Do you know making certain changes in your diet can help you fight breast cancer?
This article is about what is healthy for a person suffering from this problem: What’s the proper diet? What to eat to reduce its risk? What food to avoid?
Can diet reduce the risk of Breast Cancer?
Diet plays a very important role in the way our body works. This also includes the development of cancers.
There’s still debate on foods containing estrogenic compounds – soy, red meats and dairy, and whether they contribute to estrogen-positive breast cancer.
Food does not always cure problems, sometimes it even causes them.
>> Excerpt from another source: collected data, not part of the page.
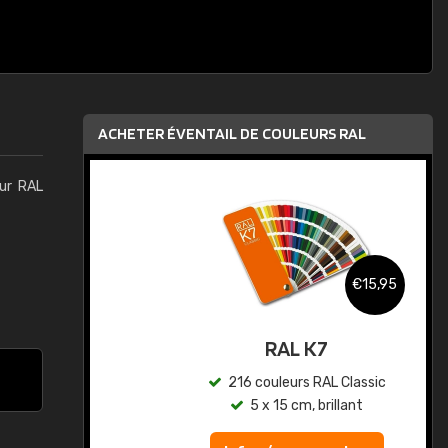
ACHETER ÉVENTAIL DE COULEURS RAL
eur RAL
,95
€15,95
au
RAL K7
ic
216 couleurs RAL Classic
5 x 15 cm, brillant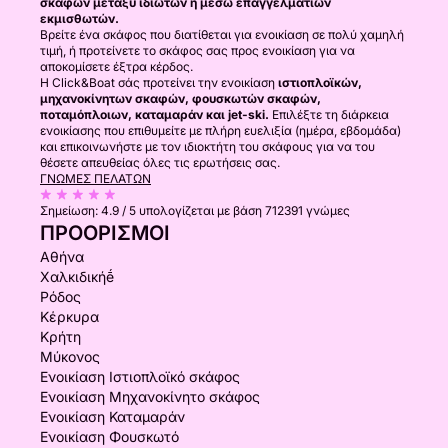
σκαφών μεταξύ ιδιωτών ή μέσω επαγγελματιών
εκμισθωτών.
Βρείτε ένα σκάφος που διατίθεται για ενοικίαση σε πολύ χαμηλή
τιμή, ή προτείνετε το σκάφος σας προς ενοικίαση για να
αποκομίσετε έξτρα κέρδος.
Η Click&Boat σάς προτείνει την ενοικίαση
ιστιοπλοϊκών,
μηχανοκίνητων σκαφών, φουσκωτών σκαφών,
ποταμόπλοιων, καταμαράν και jet-ski.
Επιλέξτε τη διάρκεια
ενοικίασης που επιθυμείτε με πλήρη ευελιξία (ημέρα, εβδομάδα)
και επικοινωνήστε με τον ιδιοκτήτη του σκάφους για να του
θέσετε απευθείας όλες τις ερωτήσεις σας.
ΓΝΏΜΕΣ ΠΕΛΑΤΏΝ
Σημείωση:
4.9 / 5
υπολογίζεται με βάση 712391 γνώμες
ΠΡΟΟΡΙΣΜΟΊ
Αθήνα
Χαλκιδικήḗ
Ρόδος
Κέρκυρα
Κρήτη
Μύκονος
Ενοικίαση Ιστιοπλοϊκό σκάφος
Ενοικίαση Μηχανοκίνητο σκάφος
Ενοικίαση Καταμαράν
Ενοικίαση Φουσκωτό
Similarly, certain food items have cancer-fighting properties as well as causing properties.
If you focus on eating healthy, nutritious foods, it may help reduce your risk of developing (or experiencing a recurrence of) estrogen-positive breast cancer.
Food to eat
No food can prevent breast cancer, but it can help reduce the risk.
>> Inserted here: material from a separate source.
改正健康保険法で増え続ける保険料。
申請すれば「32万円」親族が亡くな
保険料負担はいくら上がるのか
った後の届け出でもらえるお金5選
Fresh fruits and vegetables
Apples, asparagus, blueberries, broccoli, cauliflower, carrots, grapefruit and tomatoes, to name a few, are very high in vitamins, nutrients and cancer-fighting compounds.
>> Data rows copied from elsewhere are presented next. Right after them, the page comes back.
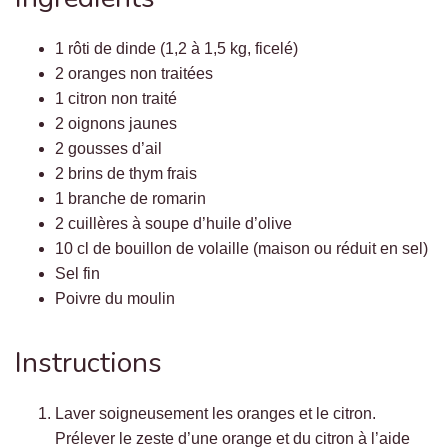
1 rôti de dinde (1,2 à 1,5 kg, ficelé)
2 oranges non traitées
1 citron non traité
2 oignons jaunes
2 gousses d’ail
2 brins de thym frais
1 branche de romarin
2 cuillères à soupe d’huile d’olive
10 cl de bouillon de volaille (maison ou réduit en sel)
Sel fin
Poivre du moulin
Instructions
Laver soigneusement les oranges et le citron.
Prélever le zeste d’une orange et du citron à l’aide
Whole grains, such as whole wheat and oats, provide dietary fibre. Fibre can help you feel fuller after eating, preventing weight gain, which is a contributing factor to cancer growth.
Studies have proven Walnuts are very effective in blocking estrogen receptors. This would slow down the growth of breast cancer cells.
Food to avoid
Avoid eating fatty foods like fried foods and packaged snack foods. It will help manage weight and overall health — and as a result, maybe even breast cancer.
In small or moderate quantities, alcohol — namely red wine — does have some health benefits, such as lowering stress, lowering the risk of heart disease and reducing the risk of Type 2 diabetes.
In large quantities, however, alcohol is directly linked to breast cancer (and other cancers, too).
In all meal plans, it’s recommended that you limit your intakes of red meats, like beef, lamb and pork, and processed meats, like bacon and hot dogs.
It is recommended to consume three portions of red meat per week or a total of 12 to 18 ounces or less.